■ **Quoted passage**:
::::

Event summary combining transcript, slides, and related documents.

Logotype for Computer Age Management Services Limited

Q3 25/26 earnings summary

17 Apr, 2026

Executive summary

  • Achieved record quarterly revenue and robust financial performance in Q3 FY26, with strong growth in both mutual fund (MF) and non-MF businesses, despite a challenging capital market environment.

  • Non-MF business delivered over 24% year-on-year growth, surpassing targets and contributing 14.5% of total revenue, highlighting successful diversification into payments, insurance, and alternatives.

  • MF AUM crossed ₹55 lakh crore, with market share stable at 68% and equity AUM market share rising to 66.4%; SIP registrations and collections saw double-digit growth.

  • New client wins and product launches in AIF, GIFT City, and KRA segments expanded the business footprint, including a new MF RTA mandate from Carnelian Asset Management.

  • Un-audited standalone and consolidated financial results for the quarter and nine months ended December 31, 2025, were approved and released, with statutory auditors issuing unmodified limited review reports.

Financial highlights

  • Q3 FY26 consolidated revenue reached ₹39,013.90 lakh, up 5.5% year-on-year and 3.6% sequentially; standalone revenue at ₹36,697.22 lakh.

  • Absolute EBITDA reached an all-time high of ₹17,936 lakh, with EBITDA margin at 46%; PAT margin at 31.1% and PAT of ₹12,554 lakh.

::::

■ **Activity list**:
• A. Rewrite the text of the listing below with "euró" changed to "EUR" and nothing else altered, leaving out the pictures.
• B. Extend the earnings summary above, picking up after its last bullet point.

::::

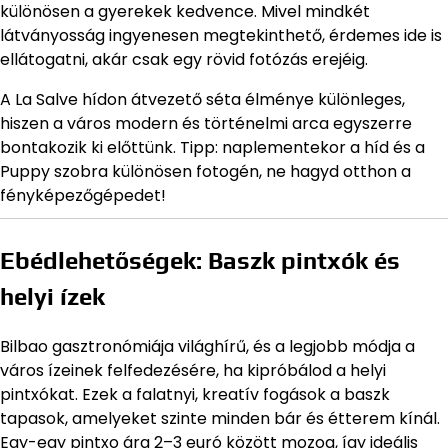
különösen a gyerekek kedvence. Mivel mindkét
látványosság ingyenesen megtekinthető, érdemes ide is
ellátogatni, akár csak egy rövid fotózás erejéig.
A La Salve hídon átvezető séta élménye különleges,
hiszen a város modern és történelmi arca egyszerre
bontakozik ki előttünk. Tipp: naplementekor a híd és a
Puppy szobra különösen fotogén, ne hagyd otthon a
fényképezőgépedet!
Ebédlehetőségek: Baszk pintxók és
helyi ízek
Bilbao gasztronómiája világhírű, és a legjobb módja a
város ízeinek felfedezésére, ha kipróbálod a helyi
pintxókat. Ezek a falatnyi, kreatív fogások a baszk
tapasok, amelyeket szinte minden bár és étterem kínál.
Egy-egy pintxo ára 2–3 euró között mozog, így ideális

::::

■ **Replies**:
• A.
különösen a gyerekek kedvence. Mivel mindkét
látványosság ingyenesen megtekinthető, érdemes ide is
ellátogatni, akár csak egy rövid fotózás erejéig.
A La Salve hídon átvezető séta élménye különleges,
hiszen a város modern és történelmi arca egyszerre
bontakozik ki előttünk. Tipp: naplementekor a híd és a
Puppy szobra különösen fotogén, ne hagyd otthon a
fényképezőgépedet!
Ebédlehetőségek: Baszk pintxók és
helyi ízek
Bilbao gasztronómiája világhírű, és a legjobb módja a
város ízeinek felfedezésére, ha kipróbálod a helyi
pintxókat. Ezek a falatnyi, kreatív fogások a baszk
tapasok, amelyeket szinte minden bár és étterem kínál.
Egy-egy pintxo ára 2–3 EUR között mozog, így ideális

• B.
  • Non-MF revenue grew 24% year-on-year and 5% sequentially; MF revenue grew 3.3% sequentially.

  • Return on capital employed and return on net worth remained close to 40%.

  • Board declared an interim dividend of ₹3.5 per share, maintaining a 65% payout ratio.

Outlook and guidance

  • Expect non-MF business to sustain 20%+ annual growth, aiming for 25% medium-term, with continued focus on revenue diversification and digital adoption.

  • Margin guidance remains above 45%, with potential for further improvement through productivity and automation.

  • No major MF client contract renewals expected in the next 18 months; yield regime expected to remain stable.

  • Non-MF EBITDA margin targeted to reach 20%+ in three years, up from current 13%.

  • Company continues to focus on core registrar and transfer agency services, with primary operations in India.